Foreclosures Lead to an Increase in Murders and Suicides


NEW YORK (MainStreet) — When Michael Jace was arrested for murdering his wife of ten years, it was widely reported that the Los Angeles actor owed $411,000 on his family home and that it was on the brink of foreclosure.

"Financial strain over a period of time can cause a person to do desperate things," said Richard J. Martin, vice president and senior loan officer with Sterling National Bank. "In this case there is also a bankruptcy which can be extremely stressful and very embarrassing for a public figure."

The "Shield" actor and Alice Jace were allegedly arguing about finances when he shot and killed her. Records show Jace filed for bankruptcy protection in 2011 listing debts up to $1 million. He also owed more than $22,000 in state and federal income taxes and more than $20,000 to the state of California for 2008.

"I am not sure how killing his wife accomplished anything unless she was an additional source of unknown stress and he just snapped," Martin told MainStreet.

While there's no excuse for violent outbursts, an American Journal of Public Health study found that the foreclosure crisis has likely contributed another form of harm, this one self-inflicted: a rise in suicide rates since 2005, independent of other economic factors.

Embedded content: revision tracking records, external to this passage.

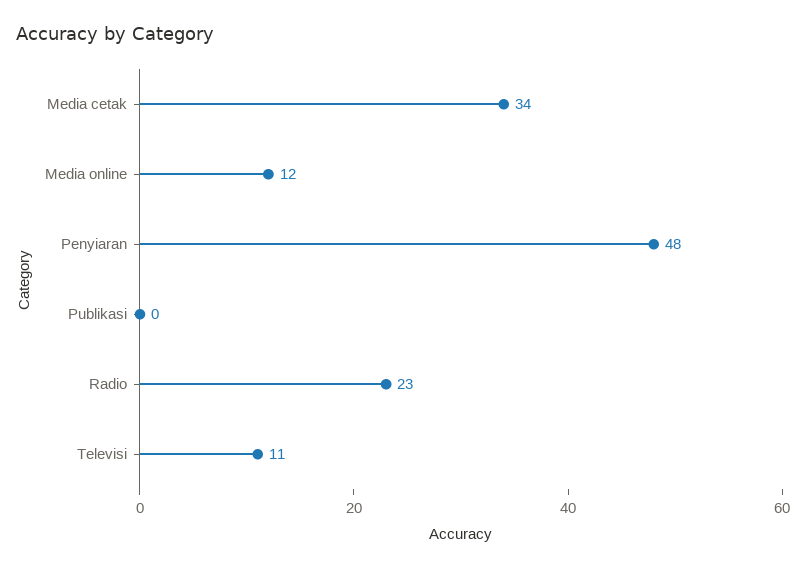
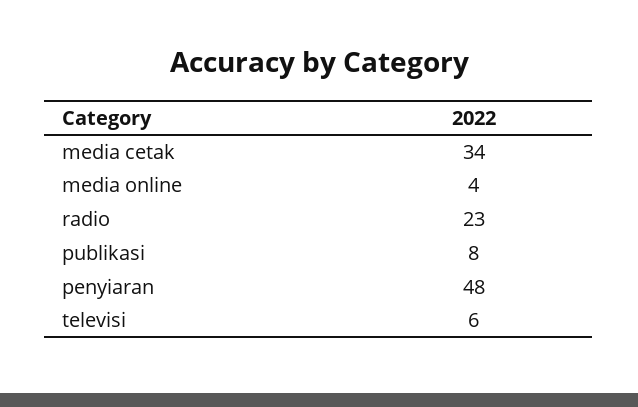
  {
    "Media cetak": 34,
-   "Media online": 12,
+   "Media online": 4,
    "Penyiaran": 48,
-   "Publikasi": 0,
+   "Publikasi": 8,
    "Radio": 23,
-   "Televisi": 11
+   "Televisi": 6
  }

"Beyond wiping out the family's main asset, foreclosures have other harmful effects on the homeowner and surrounding community," said Kevin Stein, associate director with the California Reinvestment Coalition (CRC). "Recent studies link foreclosures to increased incidents of suicide and high blood pressure."

Homeowners in California like Jace are facing unreasonable delays, obstacles and run-arounds from their mortgage servicers despite new laws, programs and settlements intended to protect them, according to a CRC survey.

"When homeowners don't qualify for help or are incorrectly denied help from their bank, they will likely lose their home whether it's through foreclosure or a short sale," Stein told MainStreet.

As a result, homeowners are not receiving access to much-needed relief to avoid foreclosure.

"The very laws and regulations intended to protect the consumer are bogging down the system," Martin said. "Lenders that have to abide by these rules are afraid to interpret them incorrectly and as a result they take an overly conservative stance. This has the effect of making the mortgage process more onerous on the consumer."

While many homeowners don't qualify for assistance, others fall through the cracks when banks transfer servicing to outside companies, such as Nationstar and Ocwen.

"A homeowner may be halfway through a modification, but when their loan servicing is transferred, the new servicer forces them to start over from square one," said Stein. "Or they may already have a modification but the new servicer fails to recognize it and moves to foreclose on them."

The state of California passed a Homeowner Bill of Rights that includes the ability to sue a bank if it doesn't abide by the law.

"We believe this mechanism is a powerful way for a homeowner to hold their servicer accountable and that the law is making a difference in forcing loan servicers to comply with rules," Stein said. The City of Los Angeles, for example, is reportedly suing three big banks because of the $481 million it lost in property tax revenue due to foreclosures after predatory mortgages.

"The most important thing that homeowners can do if they are having a hard time making their mortgage payments or dealing with their loan servicer is to contact the nearest HUD-approved nonprofit housing counseling agency," Stein said. "These agencies are mission driven to help community resident, and have developed expertise in dealing with loan servicers." Other solutions include filing a complaint with the CFPB website and finding a housing counselor with the U.S. Department of Housing and Urban Development website or call 800-569-4287.